ANKARA: Le président turc Recep Tayyip Erdogan a appelé mercredi à mettre fin à la guerre au Moyen-Orient "avant qu'elle n'embrase complètement la région", lors d'un discours devant son groupe parlementaire.

"Il faut mettre fin à cette guerre avant qu'elle ne s'aggrave et n'embrase complètement la région. Si la diplomatie a une chance, c'est tout à fait possible. Nous poursuivons patiemment nos efforts pour ramener les parties à la table des négociations", a affirmé le chef de l'Etat turc.

"Nous sommes tous conscients que si cette guerre insensée, anarchique et illégale se poursuit, les pertes humaines et matérielles s'aggraveront, et le coût pour l'économie mondiale ne fera que croître", a-t-il ajouté.

"En tant que peuples de la région, nous ne devons pas laisser un conflit dont nous sommes déjà victimes nous infliger de nouvelles souffrances", a-t-il souligné.

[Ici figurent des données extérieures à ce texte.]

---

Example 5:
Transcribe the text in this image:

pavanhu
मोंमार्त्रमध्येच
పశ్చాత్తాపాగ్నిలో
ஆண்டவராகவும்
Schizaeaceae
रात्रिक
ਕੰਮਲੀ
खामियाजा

En revanche, lundi, le président turc avait mis en garde l'Iran contre toute "action provocatrice" après l'interception d'un second missile tiré depuis l'Iran dans l'espace aérien turc.

"Malgré nos avertissements clairs, des actions extrêmement inappropriées et provocatrices continuent d'être entreprises, mettant en péril l'amitié de la Turquie" envers l'Iran, avait-il  affirmé.